Un jour, une personne qui avait écouté ces musiques dans l’obscurité au moment où elle s’endormait me dit que cela lui avait évoqué des coraux et des paysages sous-marins. Ceci est en partie à l’origine du choix du thème de cet ensemble de musiques que j’ai composées.

Les trous d’eau :

En se retirant à chaque marée basse, la mer laisse un petit peu d’elle-même dans les rochers. Ces innombrables trous d’eau sont autant d’univers en réduction.
Les 50 morceaux de musique qui composent cette collection s’en inspirent.
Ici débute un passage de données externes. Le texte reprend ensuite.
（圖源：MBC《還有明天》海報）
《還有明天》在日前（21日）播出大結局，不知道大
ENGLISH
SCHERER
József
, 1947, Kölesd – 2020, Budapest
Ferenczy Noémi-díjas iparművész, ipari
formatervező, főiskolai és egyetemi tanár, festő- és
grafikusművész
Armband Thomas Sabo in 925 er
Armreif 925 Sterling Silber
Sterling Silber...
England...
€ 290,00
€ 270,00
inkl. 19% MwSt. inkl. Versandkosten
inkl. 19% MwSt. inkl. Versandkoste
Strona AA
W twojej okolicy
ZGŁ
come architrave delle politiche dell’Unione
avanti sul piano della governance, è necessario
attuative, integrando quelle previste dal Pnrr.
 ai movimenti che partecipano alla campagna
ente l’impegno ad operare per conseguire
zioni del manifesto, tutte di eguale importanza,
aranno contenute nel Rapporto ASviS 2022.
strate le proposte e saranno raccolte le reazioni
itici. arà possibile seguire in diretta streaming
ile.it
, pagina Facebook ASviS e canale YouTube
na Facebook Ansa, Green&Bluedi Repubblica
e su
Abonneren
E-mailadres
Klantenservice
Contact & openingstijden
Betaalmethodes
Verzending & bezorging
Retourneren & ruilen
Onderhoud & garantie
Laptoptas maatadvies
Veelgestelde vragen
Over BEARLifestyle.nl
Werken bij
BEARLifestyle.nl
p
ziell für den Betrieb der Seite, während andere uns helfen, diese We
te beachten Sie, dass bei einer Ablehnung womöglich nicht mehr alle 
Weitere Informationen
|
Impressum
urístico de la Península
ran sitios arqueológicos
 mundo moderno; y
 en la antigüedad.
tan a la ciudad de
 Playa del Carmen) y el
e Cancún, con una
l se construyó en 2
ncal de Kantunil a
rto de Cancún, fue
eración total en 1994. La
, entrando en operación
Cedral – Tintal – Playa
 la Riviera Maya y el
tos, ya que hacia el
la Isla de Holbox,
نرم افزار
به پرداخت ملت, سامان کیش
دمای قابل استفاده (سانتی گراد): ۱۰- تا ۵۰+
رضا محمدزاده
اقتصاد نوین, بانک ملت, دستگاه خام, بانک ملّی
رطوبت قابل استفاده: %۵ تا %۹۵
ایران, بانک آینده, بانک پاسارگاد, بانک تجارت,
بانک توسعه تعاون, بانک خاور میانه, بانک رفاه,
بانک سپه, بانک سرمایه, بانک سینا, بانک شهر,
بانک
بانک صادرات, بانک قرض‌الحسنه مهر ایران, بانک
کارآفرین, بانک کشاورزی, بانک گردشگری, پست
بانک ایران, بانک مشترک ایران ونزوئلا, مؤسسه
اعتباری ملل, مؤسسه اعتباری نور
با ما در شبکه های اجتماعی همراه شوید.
Petits trous d’eau plats. Volumes bariolés. Faune et flore aquatique colorées. Éclats. Formes décoratives. Algues. Passages fulgurants. Trous d’eau plus gros. Zones incertaines. Nuées de créatures transparentes. Lumière, couleur, chaleur, mais aussi pluie battante. Trous d’eau encore plus gros. Obscurité inquiétante. À la surface. Une oreille dans l’eau. Les yeux dans l’eau. Les organismes lilliputiens. Sandale en plastique. Épopées. États d’âme. Forêts sous- marines. Algues corail. Algues vert émeraude. Anémones de mer rubis. Temps distordu. Numéros de music-hall. Danses. Chants. Tableaux vivants. Personnages. Destins. Mélancolie. Peine.

Lorsque la marée remonte, une partie du contenu de ces ilôts en négatif se retrouve emportée, brassée, mélangée comme des dés dans un gobelet, pour se retrouver, peut-être, à la marée suivante dans une nouvelle distribution.
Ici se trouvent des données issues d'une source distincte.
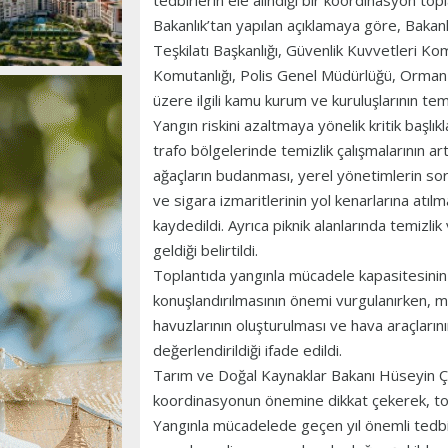
tedbirlerin ele alındığı bir koordinasyon topla
Bakanlık’tan yapılan açıklamaya göre, Bakanl
Teşkilatı Başkanlığı, Güvenlik Kuvvetleri Kom
Komutanlığı, Polis Genel Müdürlüğü, Orma
üzere ilgili kamu kurum ve kuruluşlarının temsi
Yangın riskini azaltmaya yönelik kritik başlıklar
trafo bölgelerinde temizlik çalışmalarının ar
ağaçların budanması, yerel yönetimlerin sorum
ve sigara izmaritlerinin yol kenarlarına atıl
kaydedildi. Ayrıca piknik alanlarında temiz
geldiği belirtildi.
Toplantıda yangınla mücadele kapasitesinin
konuşlandırılmasının önemi vurgulanırken, m
havuzlarının oluşturulması ve hava araçlarının
değerlendirildiği ifade edildi.
Tarım ve Doğal Kaynaklar Bakanı Hüseyin Ça
koordinasyonun önemine dikkat çekerek, top
Yangınla mücadelede geçen yıl önemli tedbirl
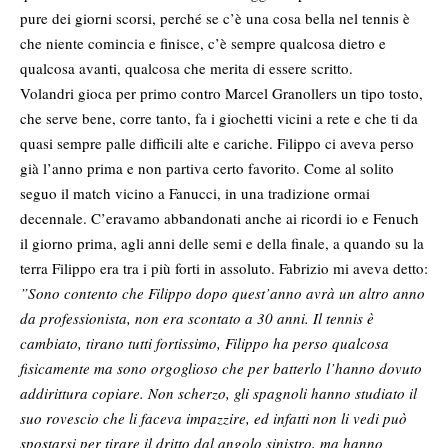
pure dei giorni scorsi, perché se c’è una cosa bella nel tennis è
che niente comincia e finisce, c’è sempre qualcosa dietro e
qualcosa avanti, qualcosa che merita di essere scritto.
Volandri gioca per primo contro Marcel Granollers un tipo tosto,
che serve bene, corre tanto, fa i giochetti vicini a rete e che ti da
quasi sempre palle difficili alte e cariche. Filippo ci aveva perso
già l’anno prima e non partiva certo favorito. Come al solito
seguo il match vicino a Fanucci, in una tradizione ormai
decennale. C’eravamo abbandonati anche ai ricordi io e Fenuch
il giorno prima, agli anni delle semi e della finale, a quando su la
terra Filippo era tra i più forti in assoluto. Fabrizio mi aveva detto:
”Sono contento che Filippo dopo quest’anno avrà un altro anno
da professionista, non era scontato a 30 anni. Il tennis è
cambiato, tirano tutti fortissimo, Filippo ha perso qualcosa
fisicamente ma sono orgoglioso che per batterlo l’hanno dovuto
addirittura copiare. Non scherzo, gli spagnoli hanno studiato il
suo rovescio che li faceva impazzire, ed infatti non li vedi può
spostarsi per tirare il dritto dal angolo sinistro, ma hanno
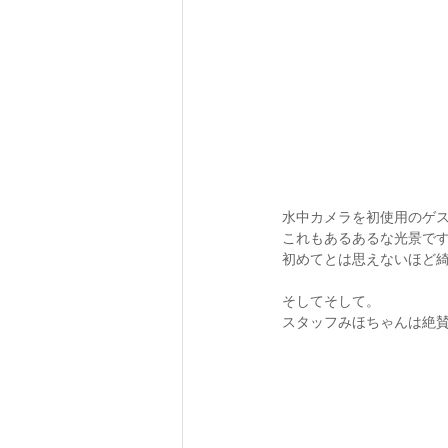
水中カメラを初使用のゲス
これもあるあるな光景です
初めてとは思えないほど綺麗
そしてそして。
スタッフみほちゃんは絶賛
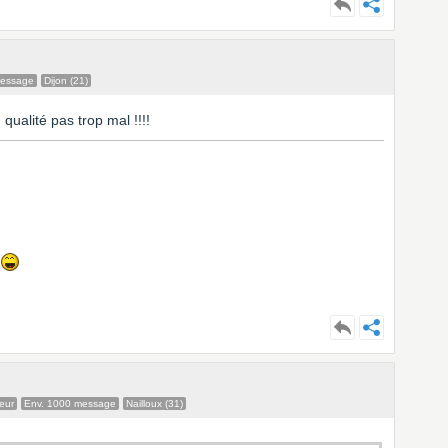
message
Dijon (21)
qualité pas trop mal !!!!
eur
Env. 1000 message
Nailloux (31)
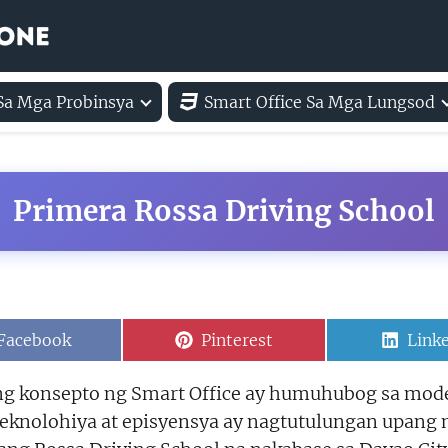
 Sa Mga Probinsya
Smart Office Sa Mga Lungsod
Primera Rossa Driving School
Share
Share
Shar
Facebook
Pinterest
Link
on
on
on
ang konsepto ng Smart Office ay humuhubog sa mod
teknolohiya at episyensya ay nagtutulungan upang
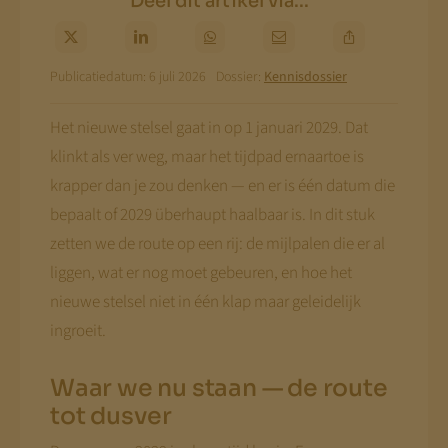
Deel dit artikel via...
Publicatiedatum: 6 juli 2026
Dossier:
Kennisdossier
Het nieuwe stelsel gaat in op 1 januari 2029. Dat
klinkt als ver weg, maar het tijdpad ernaartoe is
krapper dan je zou denken — en er is één datum die
bepaalt of 2029 überhaupt haalbaar is. In dit stuk
zetten we de route op een rij: de mijlpalen die er al
liggen, wat er nog moet gebeuren, en hoe het
nieuwe stelsel niet in één klap maar geleidelijk
ingroeit.
Waar we nu staan — de route
tot dusver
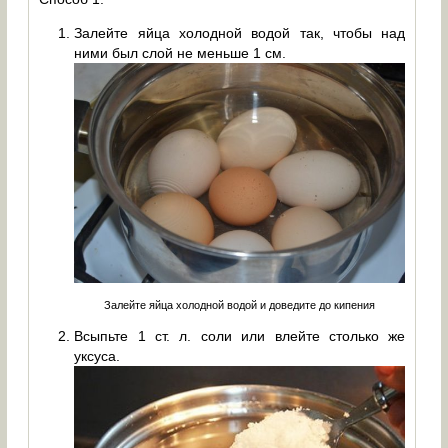
Залейте яйца холодной водой так, чтобы над
ними был слой не меньше 1 см.
Залейте яйца холодной водой и доведите до кипения
Всыпьте 1 ст. л. соли или влейте столько же
уксуса.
D’accord, mais qu’est-ce qu’on entend ?

L’existence de ces musiques est totalement liée au principe de l’enregistrement, seul moyen en ma possession pour fixer mes idées musicales. Ces musiques ne sont pas conçues pour

être jouées, et beaucoup des éléments qui les composent ne peuvent exister que par l’alchimie de l’enregistrement.
Les nouveaux horizons dont je parlais plus haut, m’ont amené à mettre de côté les batteries ou autres instruments rythmiques, omniprésents dans toutes les musiques actuelles et que, j’utilisais jusqu'alors, bien souvent, par pure convention. Je pense que la musique n’est pas obligatoirement associée à la danse, ou que si c’est le cas, il peut s’agir d’une suite de mouvements qui ne s’appuient pas obligatoirement sur un tempo martelé et constant. On croise donc parfois dans certains des morceaux de la collection, des modules (qui pourraient être des groupes de crevettes ou de bigorneaux) porteurs de leur propre rythme et de leur propre tempo, qui croisent d’autres modules porteurs eux aussi de leur propre rythme et leur propre tempo au milieu d’un même morceau de musique. Les moments où ils se croisent constituent des moments que j’apprécie particulièrement.
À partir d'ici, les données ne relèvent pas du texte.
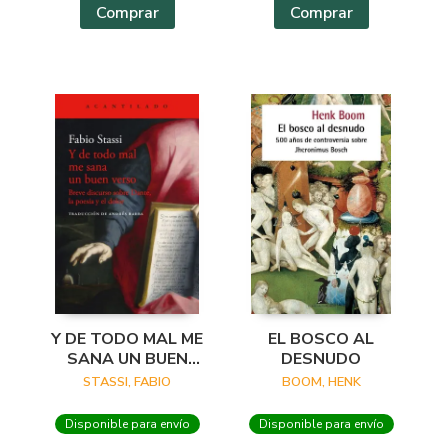
Comprar
Comprar
Y DE TODO MAL ME
EL BOSCO AL
SANA UN BUEN
DESNUDO
VERSO
STASSI, FABIO
BOOM, HENK
Disponible para envío
Disponible para envío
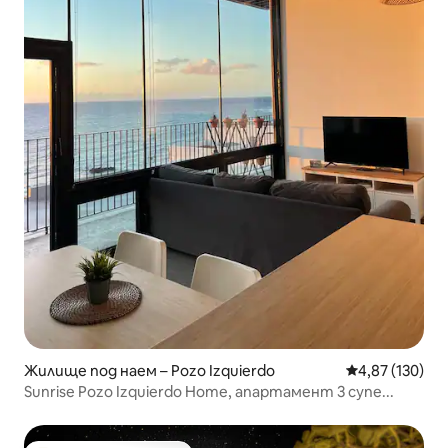
Жилище под наем – Pozo Izquierdo
Средна оценка
4,87 (130)
Sunrise Pozo Izquierdo Home, апартамент 3 супе...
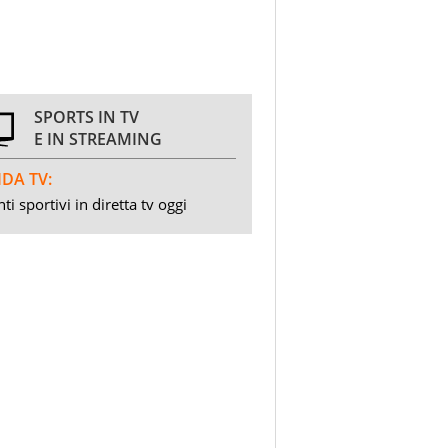
SPORTS IN TV
E IN STREAMING
DA TV:
ti sportivi in diretta tv oggi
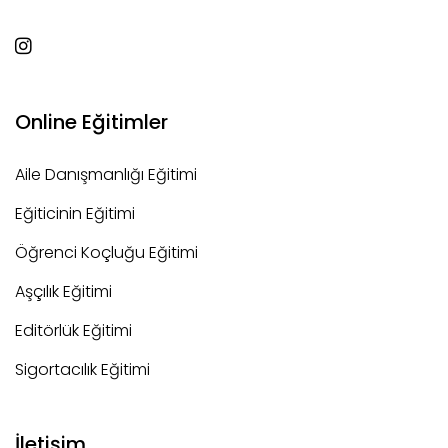
Online Eğitimler
Aile Danışmanlığı Eğitimi
Eğiticinin Eğitimi
Öğrenci Koçluğu Eğitimi
Aşçılık Eğitimi
Editörlük Eğitimi
Sigortacılık Eğitimi
İletişim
Les paroles associées à la musique :

Lorsque j’ai commencé à faire de la musique, je n’avais pas en tête de faire des chansons, mais progressivement, peut-être du fait de jouer en groupe et, sans doute, par un désir d’intégration, les musiques sont devenues des chansons.
Une démarche inverse s’est amorcée, pour moi, ces dernières années, m’amenant à ne plus faire figurer les paroles de certains morceaux que par bribes ou même seulement par écrit dans le livret du disque. Dans cette nouvelle collection de morceaux, les voix sont utilisées comme des instruments, et, sauf à de rares exceptions, elles ne sont plus (sur)chargées d’un sens autre que musical.
Les souffles, bruits blancs, roses et autres parasites, liés à la réalité de l’enregistrement, font pour moi, partie intégrante de ces musiques, je n’ai donc pas cherché à les éliminer.

J’ai composé et enregistré ces 50 morceaux entre Août 2002 et Août 2003, j’ai eu plaisir à le faire, j’espère que vous aurez plaisir à les écouter.
Chaque morceau possède outre son titre, un numéro d’œuvre (dans le cas présent, ceux-ci iront de EC1 à EC50.